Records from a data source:
------------------------------------------------------------------------
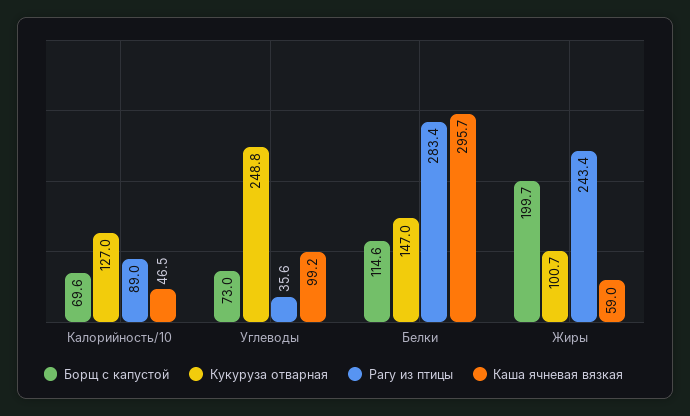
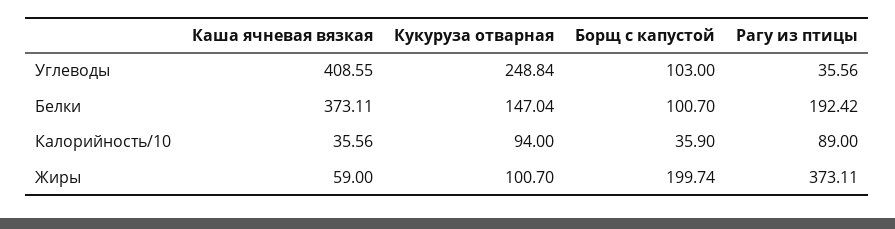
Борщ с капустой, Калорийность/10: 69.6 -> 35.9
Кукуруза отварная, Калорийность/10: 127 -> 94
Каша ячневая вязкая, Калорийность/10: 46.5 -> 35.56
Борщ с капустой, Углеводы: 73 -> 103
Каша ячневая вязкая, Углеводы: 99.2 -> 408.55
Борщ с капустой, Белки: 114.6 -> 100.7
Рагу из птицы, Белки: 283.4 -> 192.42
Каша ячневая вязкая, Белки: 295.7 -> 373.11
Рагу из птицы, Жиры: 243.4 -> 373.11

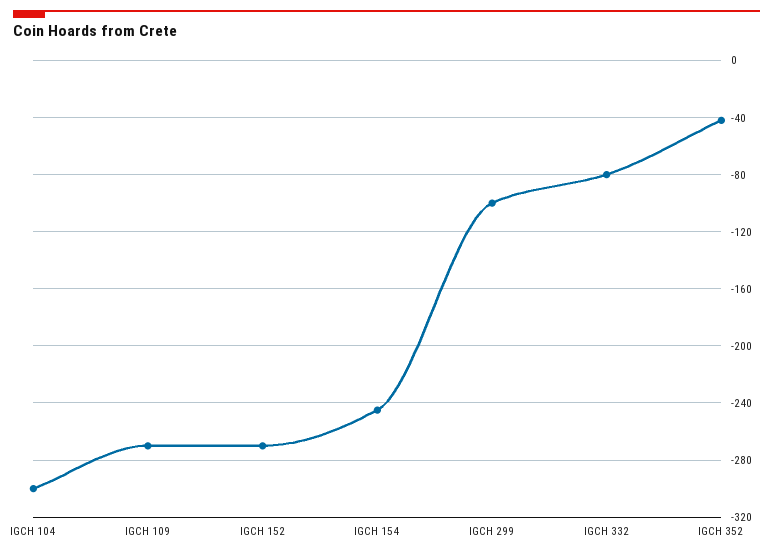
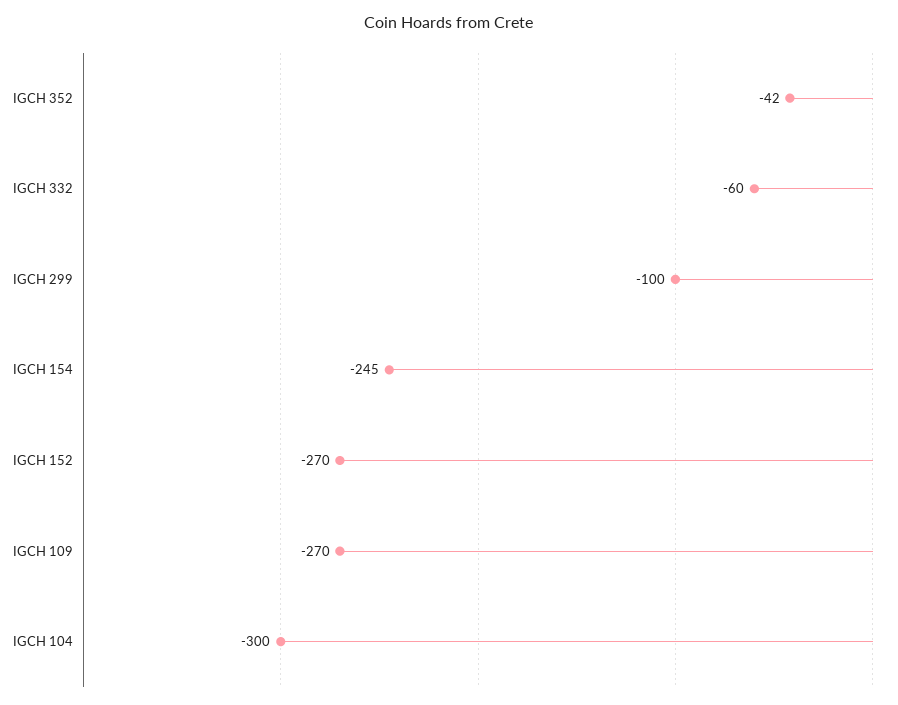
IGCH 332: -80 -> -60

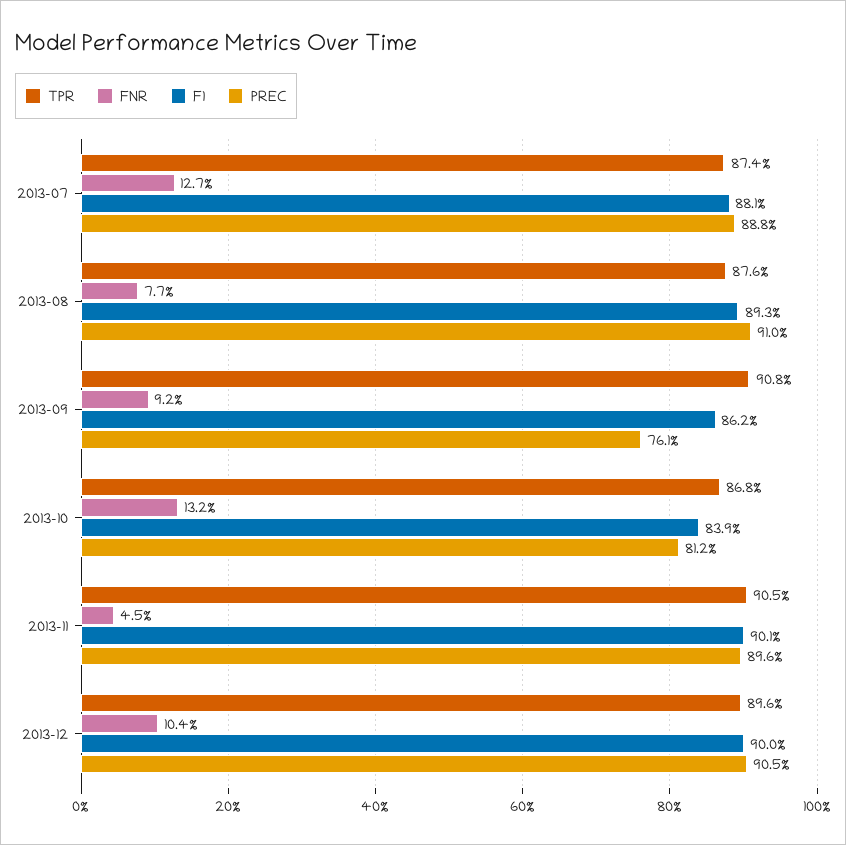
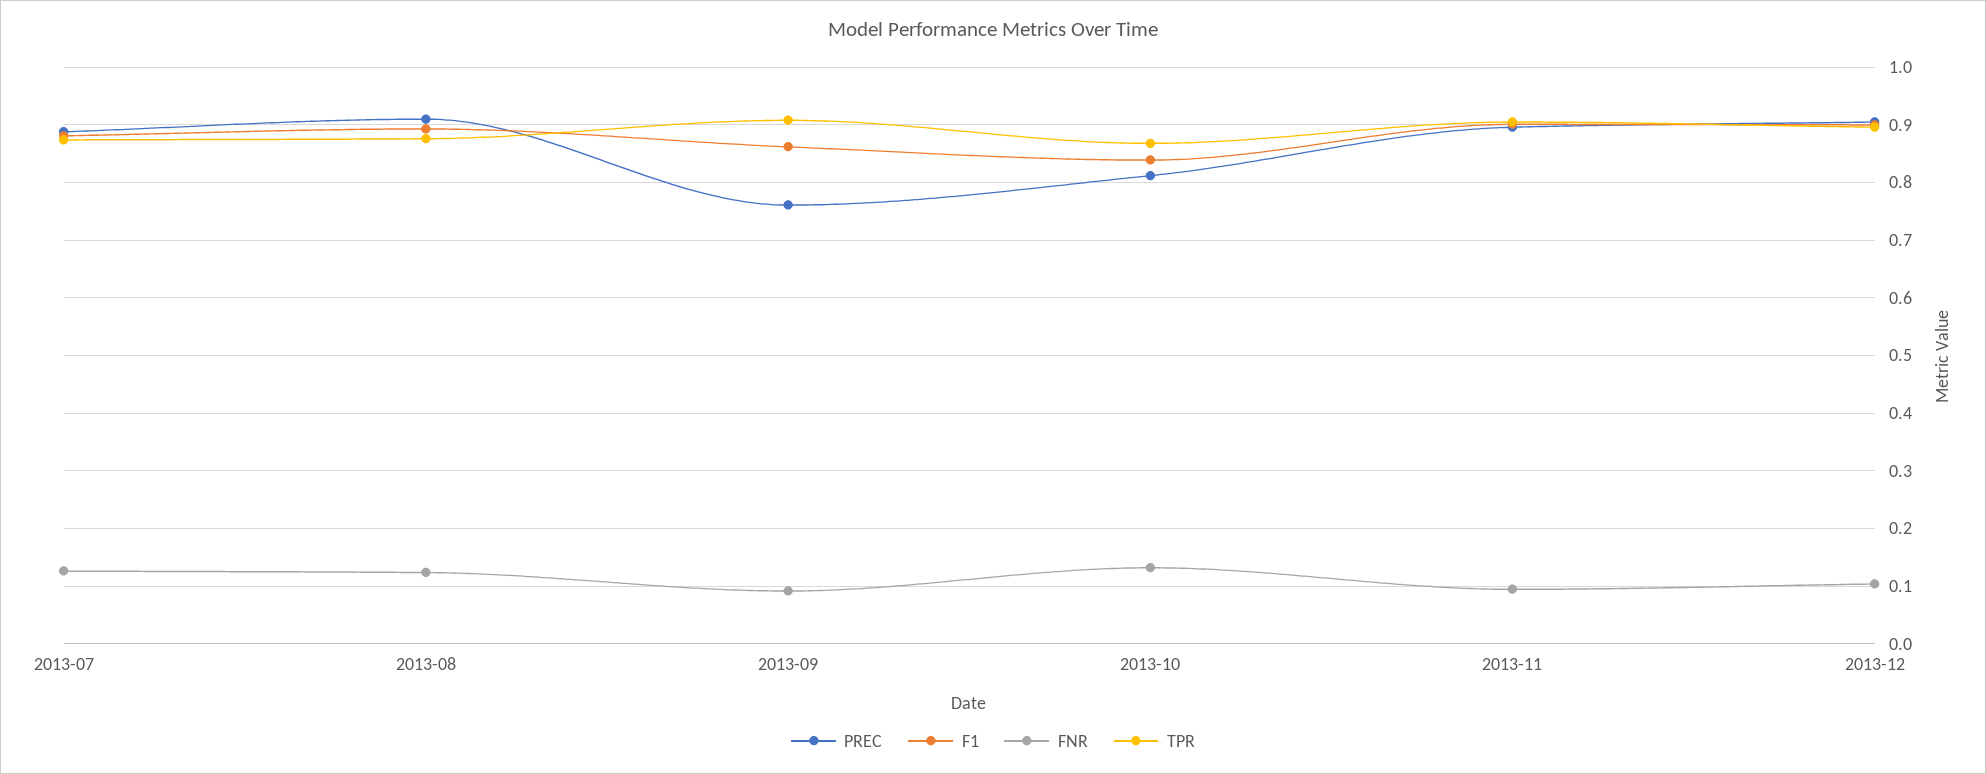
FNR, 2013-08: 0.077 -> 0.12
FNR, 2013-11: 0.045 -> 0.1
------------------------------------------------------------------------
§ **Problem**
Could you find each line in the entries that contains the string "Каша" and copy it?

§ **Exercise response**
Каша ячневая вязкая, Калорийность/10: 46.5 -> 35.56
Каша ячневая вязкая, Углеводы: 99.2 -> 408.55
Каша ячневая вязкая, Белки: 295.7 -> 373.11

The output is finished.